Ladies and gentlemen, you have never seen such a group of committed feminists.

You have never seen such a group of magnificent communicators.

You have never seen such a group of collaborative leaders – they assessed the needs of their situations. They asked for input. They delegated. They formed committees. They assessed their own results. They praised one another, and boosted each other up. They were clear, forthright, kind, honest and hard-working. They appreciated one another.

And they never once – not even once – talked about boys.

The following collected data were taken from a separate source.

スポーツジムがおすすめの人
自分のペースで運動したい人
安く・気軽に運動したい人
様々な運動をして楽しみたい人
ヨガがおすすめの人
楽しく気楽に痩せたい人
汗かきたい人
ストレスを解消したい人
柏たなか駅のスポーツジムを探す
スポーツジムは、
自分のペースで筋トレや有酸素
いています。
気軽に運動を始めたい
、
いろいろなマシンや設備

Instead, they made fun of commercials and they badmouthed Twilight (they all agreed with Ella’s assessment that the book would have been vastly improved if Edward had died tragically in a fire) and they told scary stories in the dark.

And I realized that the wolves in our society – the ones that dress up in nighties and lurk in the dark – well, they’re still there, and I still worry about them, but the Girl Scouts have given my daughter a weapon that I had not counted upon. My daughter – though just as unsure, just as placeless as I was at eleven – not a kid, not a teenager, with no real place to fit in – is much more equipped to survive and thrive than I ever have been.

That child is powerful. And so are her friends.

Girl Power, the girls told me this weekend, could move the entire planet off its axis if we wanted to. We choose to let the world spin.

This was true, I told them. But they had more to say.

Girl power’s gonna change the world – and it needs changing. And girl friends can change your life.

Indeed, I said. They do it every day.